Monday, January 16, 2012

Holy shit I almost killed my mom

So! I took mom out to lunch and shopping yesterday. If you've been here for a while, you know that my mom has Alzheimer's. It's kind of like taking a zombie out to lunch and shopping - She's not really there, you know? There's something there, a shell of a person, but it's not my mom.

She forgot how to use a knife to cut her food a while back, so I have to make sure when I order our food that I get her something fork-able. Oh, and she can't really read any more - I mean, she can read individual words, but she doesn't understand what they mean, so I just ask her what she'd like to eat (Chicken and biscuits? Spaghetti? Grilled cheese?) and then order for her. She'll drink coffee, but you have to be quick and put the creamer in fast to cool it down, or she'll grab it and take a great big diner-hot swig. Because she's forgotten that she likes her coffee with cream.

You know, I knew that Alzheimer's was a snot, but I guess it never even occurred to me that someone could forget how to eat. Although they say that a lot of Alzheimer's patients die when they forget how to breathe, so I guess I shouldn't be too surprised.

So, anyway, after lunch we went shopping. She can't figure out stairs any more and escalators are out of the question (hoo boy are they EVER), so we usually go to the local mall. There's only one escalator and that's in Sears and who shops in Sears anyway, right?

The red sweater. Every time we go shopping, she wants to get a red sweater. So about the first fifteen times or so, I bought her a red sweater, until one day I was at my sister's house (my mom lives with her) and I asked my sister what mom did with all of those red sweaters. "I don't know," my sister said. "They just seem to disappear." Ha ha here's another fun fact about Alzheimer's patients - If you buy them new clothes, even if they are THERE when you buy the clothes, they don't recognize the clothes as belonging to THEM, so they throw the clothes away. Isn't that fun?

Yeah, so we leave the mall and head for home, and we're doing 65 down Route 17 when I look over and notice that mom does not have her seat belt on. Every time mom gets in the car, I remind her to put on her seat belt, because that's another thing she's forgotten. Every. blinking. time. she gets in the car, I tell her to put her seat belt on.

Except yesterday, leaving the mall, I forgot. Probably because it flustered me when she forgot how to shut the car door, but still, I forgot. So we're going down Route 17, I tell her to put her seat belt on, and

she reaches for the door handle. She was going to open the door. She had no seat belt on. We were going 65.

Holy. f*cking. shit.

I SLAMMED my hand down on the master lock, right before she grabbed the handle.

Crisis averted.

Except holy shit I almost killed my mom.

Are we having fun yet?


~~Silk said...

She needs to be treated exactly like a 2-year-old. Trouble is she'll keep getting younger, not older.

Becs said...

No, you are a good daughter. A very good daughter.

Zella said...

Oooh jesus, I just gasped out loud here on the other side of the Atlantic whilst reading that - wow, that's scary !!
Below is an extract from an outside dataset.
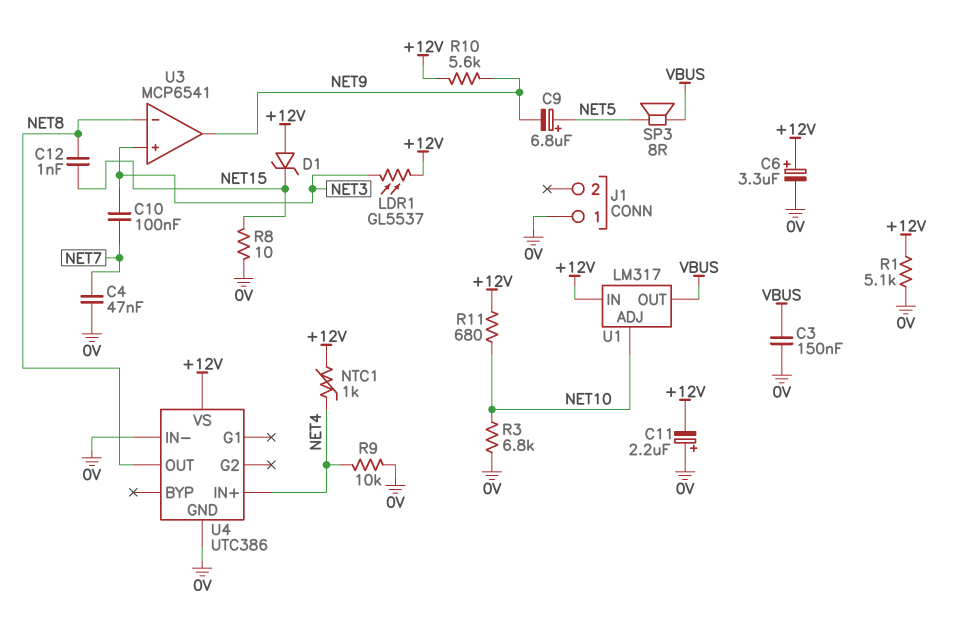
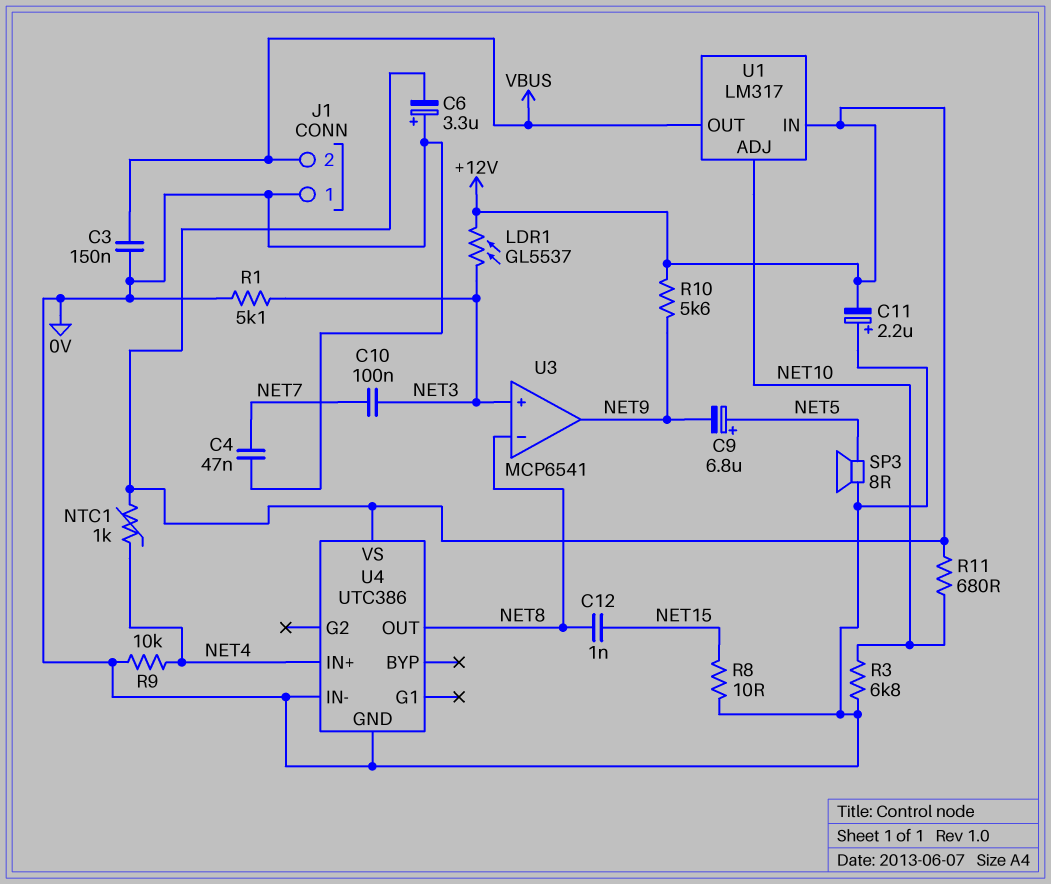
C6: 3.3uF (plus +12V, minus 0V) -> 3.3uF (plus 0V, minus +12V)
D1: zener (A +12V, K NET15) -> none
J1 pin 2: none -> VBUS
R1: 5.1k (+12V, 0V) -> 5.1k (0V, NET3)
SP3: speaker 8R (NET5, VBUS) -> speaker 8R (0V, NET5)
Badass Nature Girl said...

I had a similar incident with Danny when he was younger (old enough to know better though) and I either asked him to put his belt on or lock the door (before we had the wonderful master control system!)and he went to open the door while the car was moving.

So shit, it's like I've got two people with Alzheimer's here. Crap. Well, at least you're helping me see what it's going to be like. I never thought either about them forgetting other things, like, to breathe. Crap.

the queen said...

Miserable.Just miserable. My mom would say it's payback for when you were two.

fmcgmccllc said...

My dad was a chain-smoker and forgot he smoked.

When he started getting worse I had to take my mom's dog, it was too much for her. I had a grandfather clock and she kept for me when I did not have room, when we moved I had the clock moved to our new home. Mom downsized and gave me some furniture.

They visited us one day and dad didn't say much until he was leaving and walking toward the door. He stopped and stared at the clock. He told my mom: They have my chair, and my dog, and my clock.

Birdie said...

It is such a strange disease, this regression. Going back and back until you just forget everything. The saddest part is what it does to you. It is hard to be the parent to our parents. (((hugs)))

rockygrace said...

If we're out shopping and she sees a display of stuffed animals, she'll go over and start petting them. That just about slays me.

This sucks. You know, I think I could handle it if she was deteriorating physically. Watching her lose her mind is awful.

But yeah, she cared for us kids all those years - now it's our turn.

Anonymous said...

I've been in serious denial about my mom's aging process until this Christmas. I saw the vulnerability, the beginning of an inexorable slipping away that just tears me up. We're really the grown-ups now and it sucks to be the grown-ups.
- Bridgett

rockygrace said...

Exactly, Bridgett. And when I see other people in their eighties and even nineties who are still functioning, competent people, it makes me angry. Why can't that be my mom? Why did it have to be her?

Pauline said...

I very much agree with Becs; you are a good daughter.

rockygrace said...

Aw, thanks, Pauline - I'm just muddling through, here.